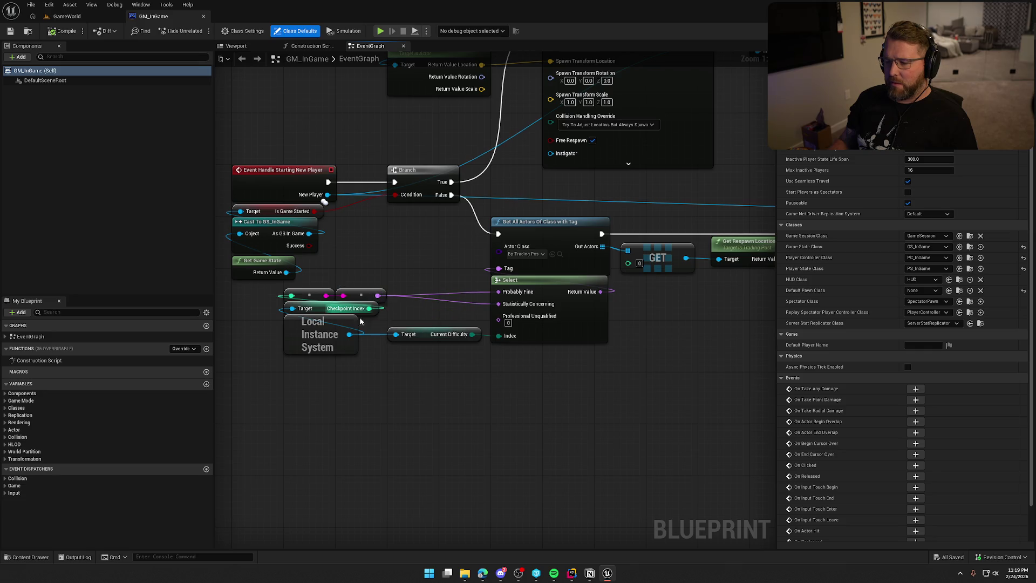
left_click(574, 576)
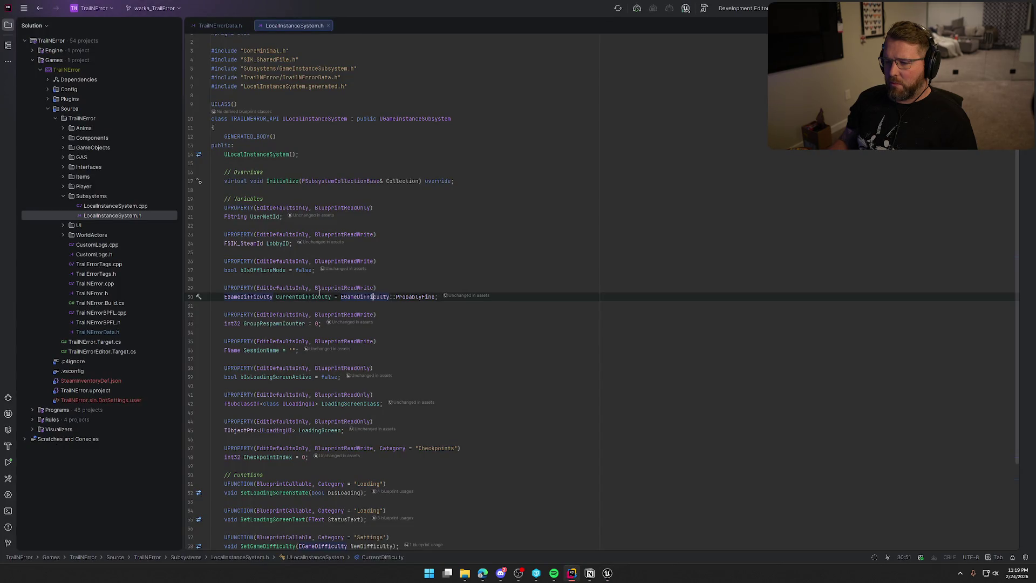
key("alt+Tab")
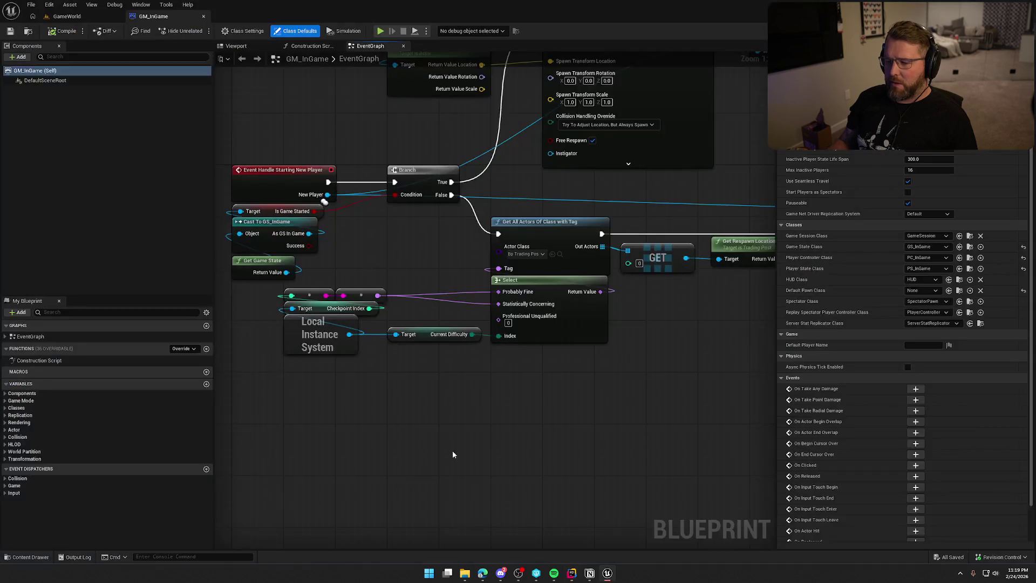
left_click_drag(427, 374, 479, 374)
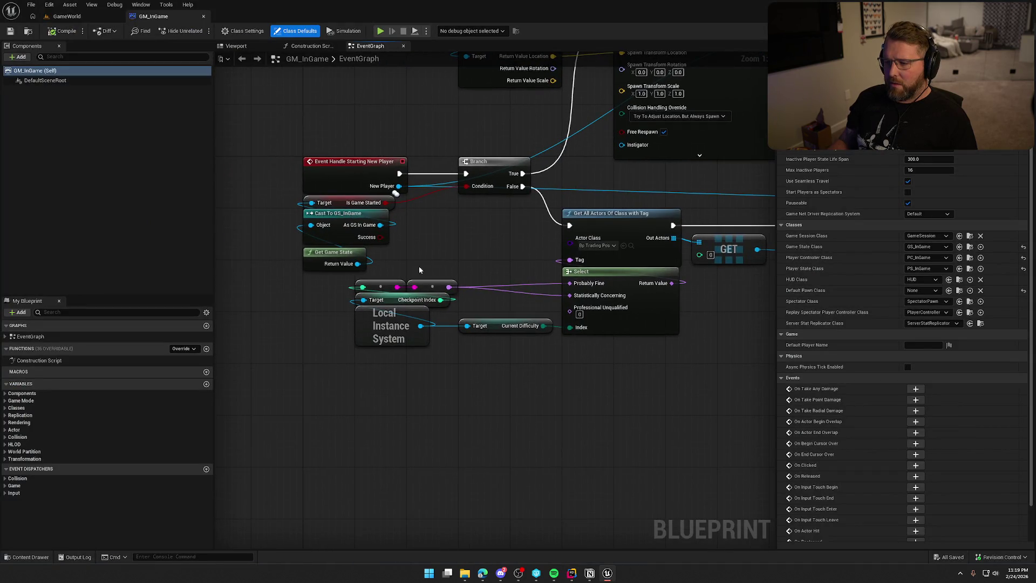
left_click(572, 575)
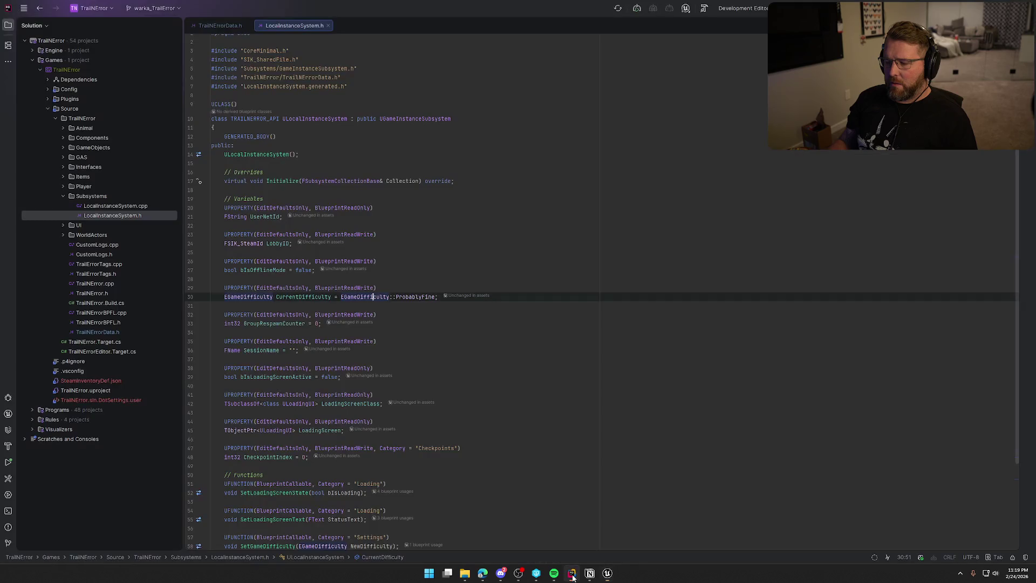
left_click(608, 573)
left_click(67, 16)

_ _ _ _ _

> What you will do
Your task is to set down the records shown above exactly, minus any pictures.

> Result of this exercise
left_click(574, 576)
key("alt+Tab")
left_click_drag(427, 374, 479, 374)
left_click(572, 575)
left_click(608, 573)
left_click(67, 16)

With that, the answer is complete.